Há poucas semanas, em San Francisco (EUA), Birdstuff, baterista do Man or Astro-Man, me disse que o que os deixou mais felizes, na recente turnê pelo Brasil, foram os shows pelo interior (como os de Maringá e Londrina, ambas no Paraná), mais ainda que as duas apresentações superlotadas em São Paulo.
É dessa meninada, escondida em algum canto do fim de mundo chamado por nós de Brasil, que pode surgir alguma fagulha que bote fogo de uma vez por todas na modorrenta cena musical dos grandes centros.
Por piores que sejam essas bandas desconhecidas, não podem ser inferiores a engodos como Otto e Arnaldo Antunes, só para citar duas empulhações nas quais, por alguma razão além do que sou capaz de compreender, as gravadoras insistem em investir.
É preciso ter estômago de avestruz para escutar fitas demo. Muitas revistas estrangeiras têm jornalistas que cuidam especificamente de analisá-las. E já virou folclore que a grande maioria seja impiedosamente massacrada (depois, quando ficam famosas, as bandas adoram lembrar isso, ridicularizando o crítico que as humilhou no passado).
Recebo poucas fitas demo e CDs de estreantes. Ainda bem. Estou velho, rabugento e seletivo, não tenho mais como perder tempo dando ouvidos a amadores.
Mas não sou eu quem faz a seção de demos. É um jovem cheio de adrenalina e testosterona, pronto para encarar o desafio de ter seus tímpanos incomodados todo dia.
A música brasileira precisa com urgência de gente assim: de músicos com audácia que mandem seu som titubeante para análise; e de críticos entusiasmados que se dignem a ouvir pilhas e pilhas de fitas.

Encontrou bilhetes de outro cara na bolsa da sua namorada? Não aguenta mais o frio e a solidão?

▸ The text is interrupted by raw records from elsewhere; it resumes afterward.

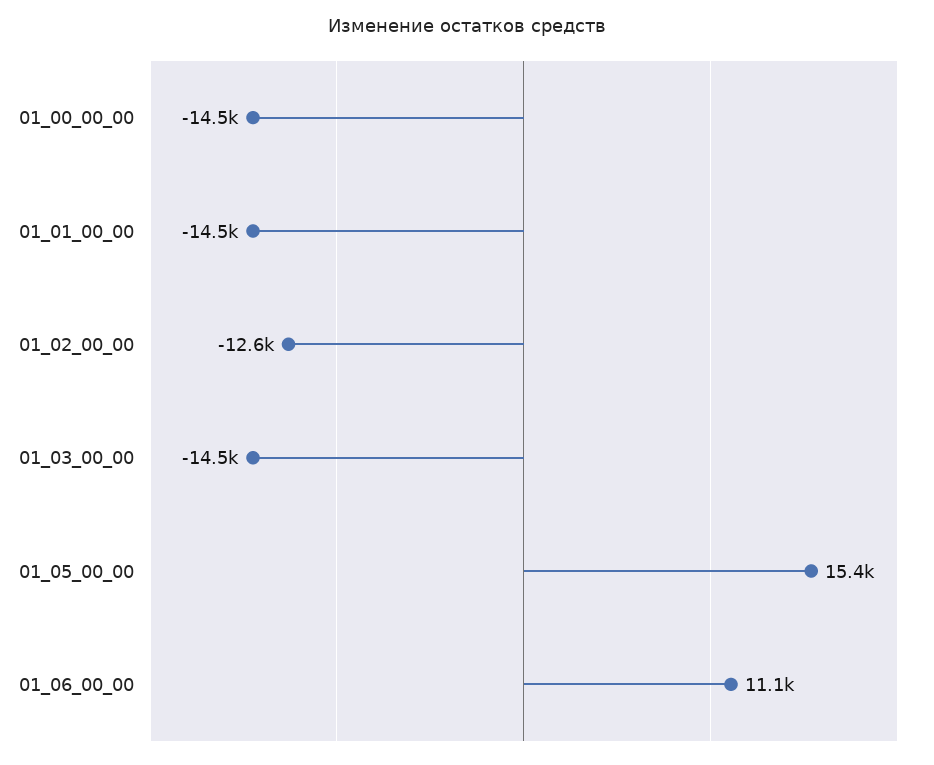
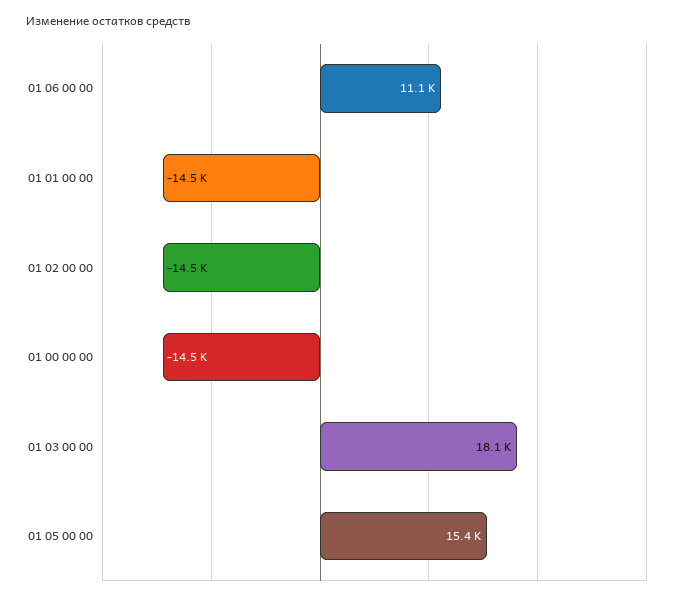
  {
    "01_00_00_00": -14500,
    "01_01_00_00": -14500,
-   "01_02_00_00": -12600,
+   "01_02_00_00": -14500,
-   "01_03_00_00": -14500,
+   "01_03_00_00": 18100,
    "01_05_00_00": 15400,
    "01_06_00_00": 11100
  }

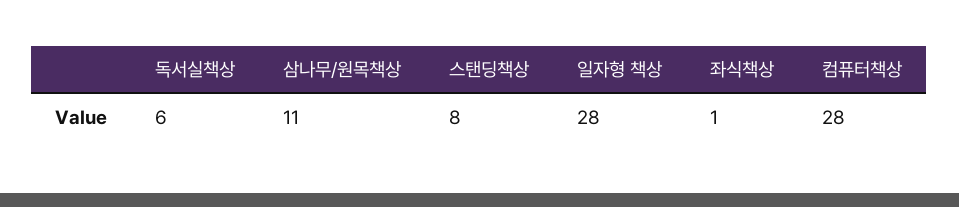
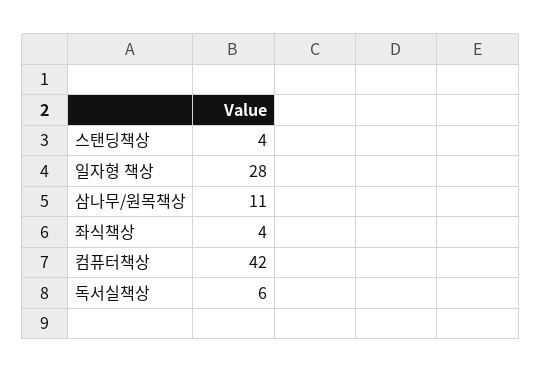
  {
    "독서실책상": 6,
    "삼나무/원목책상": 11,
-   "스탠딩책상": 8,
+   "스탠딩책상": 4,
    "일자형 책상": 28,
-   "좌식책상": 1,
+   "좌식책상": 4,
-   "컴퓨터책상": 28
+   "컴퓨터책상": 42
  }

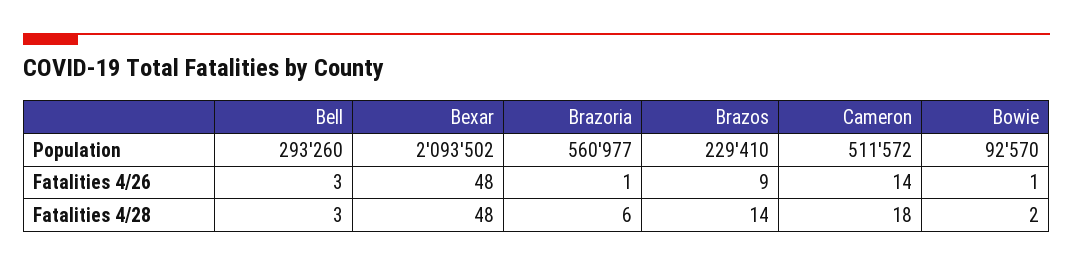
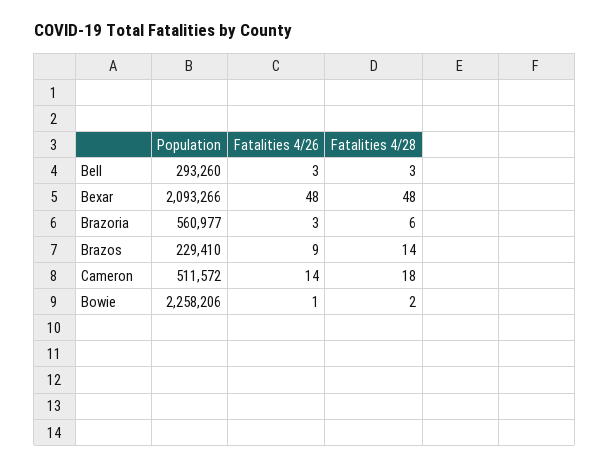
  {
    "Bell": {
      "Population": 293260,
      "Fatalities 4/26": 3,
      "Fatalities 4/28": 3
    },
    "Bexar": {
-     "Population": 2093502,
+     "Population": 2093266,
      "Fatalities 4/26": 48,
      "Fatalities 4/28": 48
    },
    "Brazoria": {
      "Population": 560977,
-     "Fatalities 4/26": 1,
+     "Fatalities 4/26": 3,
      "Fatalities 4/28": 6
    },
    "Brazos": {
      "Population": 229410,
      "Fatalities 4/26": 9,
      "Fatalities 4/28": 14
    },
    "Cameron": {
      "Population": 511572,
      "Fatalities 4/26": 14,
      "Fatalities 4/28": 18
    },
    "Bowie": {
-     "Population": 92570,
+     "Population": 2258206,
      "Fatalities 4/26": 1,
      "Fatalities 4/28": 2
    }
  }

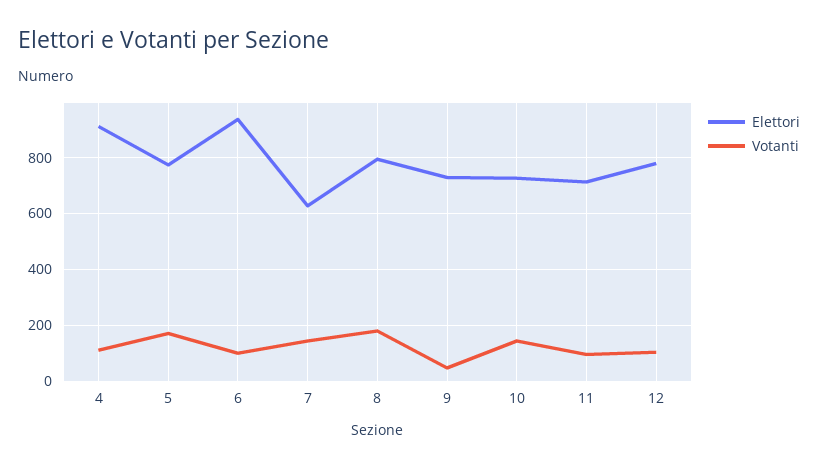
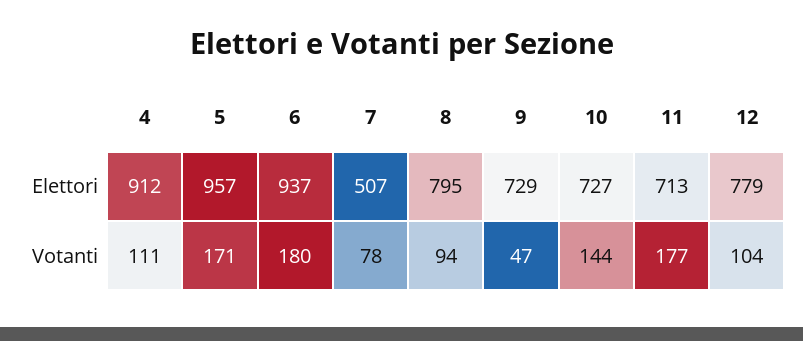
  {
    "Elettori": {
      "4": 912,
-     "5": 775,
+     "5": 957,
      "6": 937,
-     "7": 625,
+     "7": 507,
      "8": 795,
      "9": 729,
      "10": 727,
      "11": 713,
      "12": 779
    },
    "Votanti": {
      "4": 111,
      "5": 171,
-     "6": 100,
+     "6": 180,
-     "7": 150,
+     "7": 78,
-     "8": 175,
+     "8": 94,
      "9": 47,
      "10": 144,
-     "11": 100,
+     "11": 177,
      "12": 104
    }
  }

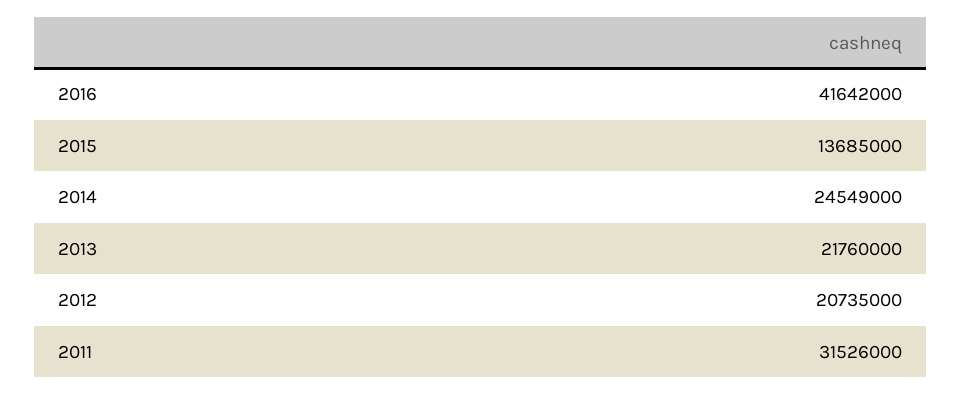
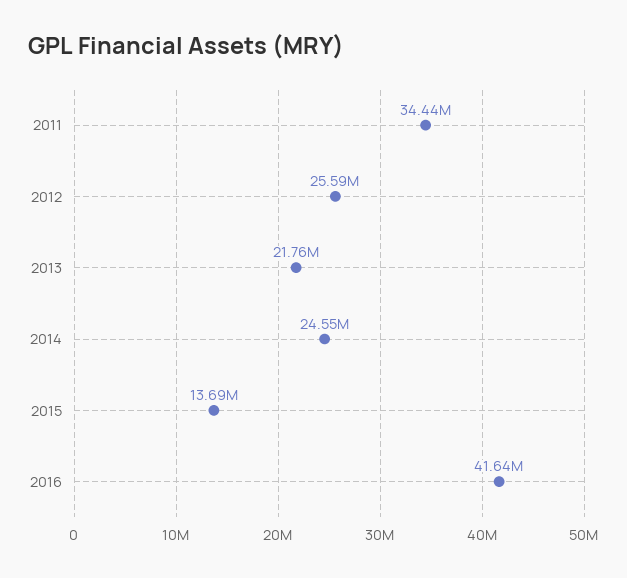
  {
    "2016": 41642000,
    "2015": 13685000,
    "2014": 24549000,
    "2013": 21760000,
-   "2012": 20735000,
+   "2012": 25590000,
-   "2011": 31526000
+   "2011": 34440000
  }

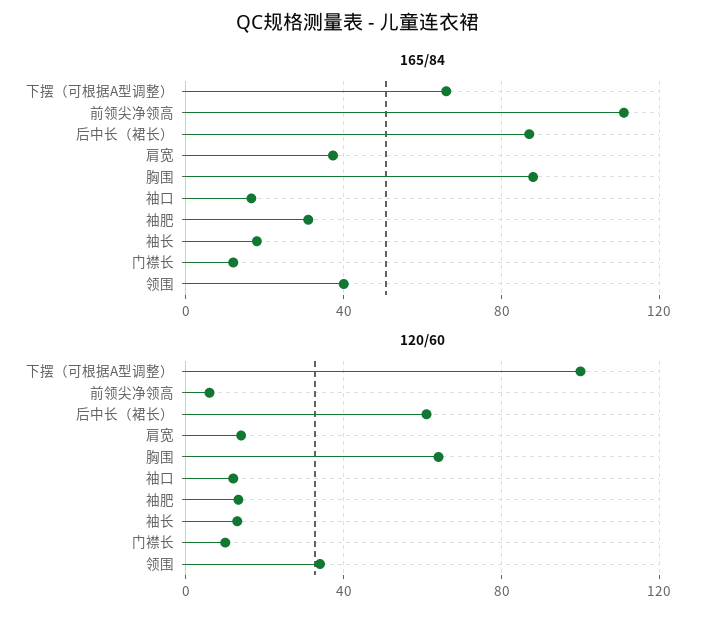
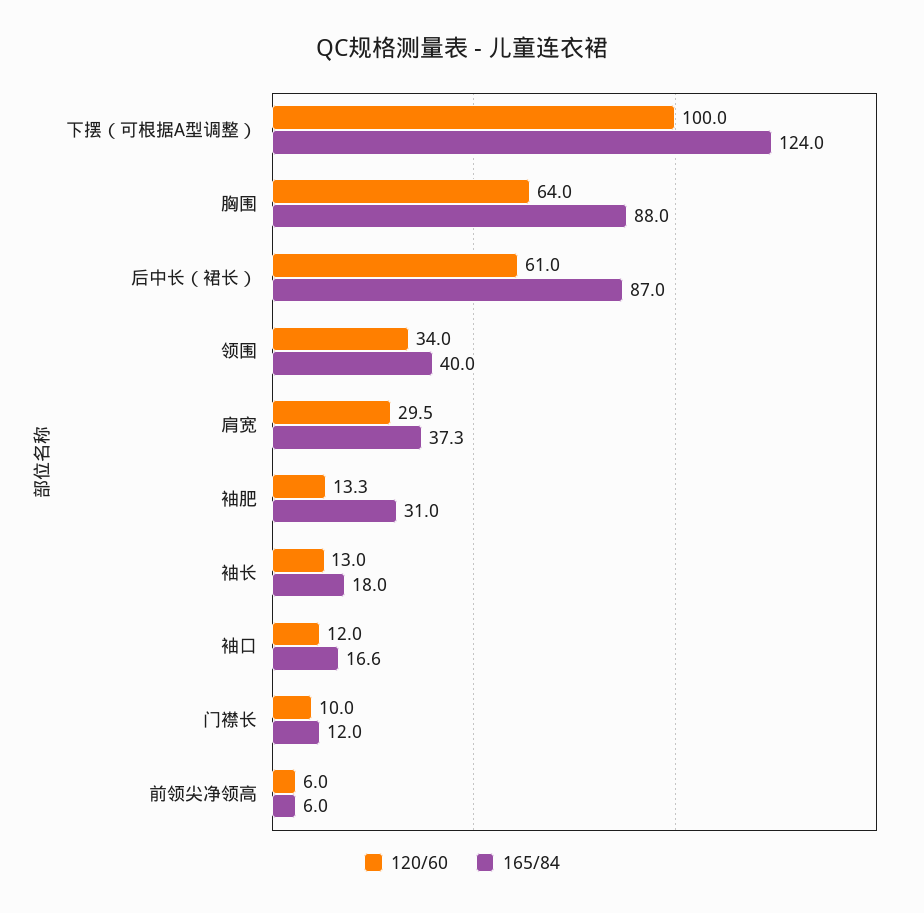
  {
    "165/84": {
-     "下摆（可根据A型调整）": 65,
+     "下摆（可根据A型调整）": 124,
-     "前领尖净领高": 110,
+     "前领尖净领高": 6,
      "后中长（裙长）": 87,
      "肩宽": 37.3,
      "胸围": 88,
      "袖口": 16.6,
      "袖肥": 31,
      "袖长": 18,
      "门襟长": 12,
      "领围": 40
    },
    "120/60": {
      "下摆（可根据A型调整）": 100,
      "前领尖净领高": 6,
      "后中长（裙长）": 61,
-     "肩宽": 15,
+     "肩宽": 29.5,
      "胸围": 64,
      "袖口": 12,
      "袖肥": 13.3,
      "袖长": 13,
      "门襟长": 10,
      "领围": 34
    }
  }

Bem, se o seu ego anda em frangalhos, e precisa de uma trilha sonora para essa desintegração, anote a lista de dez álbuns indicados pela revista americana "Alternative Press" como os mais sombrios de todos os tempos: "The Downward Spiral", Nine Inch Nails; "This is Hardcore", Pulp; "Music for a New Society", John Cale; "The Idiot", Iggy Pop; "Faith", The Cure; "The Marble Index", Nico; "Closer", Joy Division; "Berlin", Lou Reed; "Songs of Love and Hate", Leonard Cohen; "Songs from My Funeral" , Snakefarm.
Corra atrás desses CDs e dê bom dia para sua tristeza.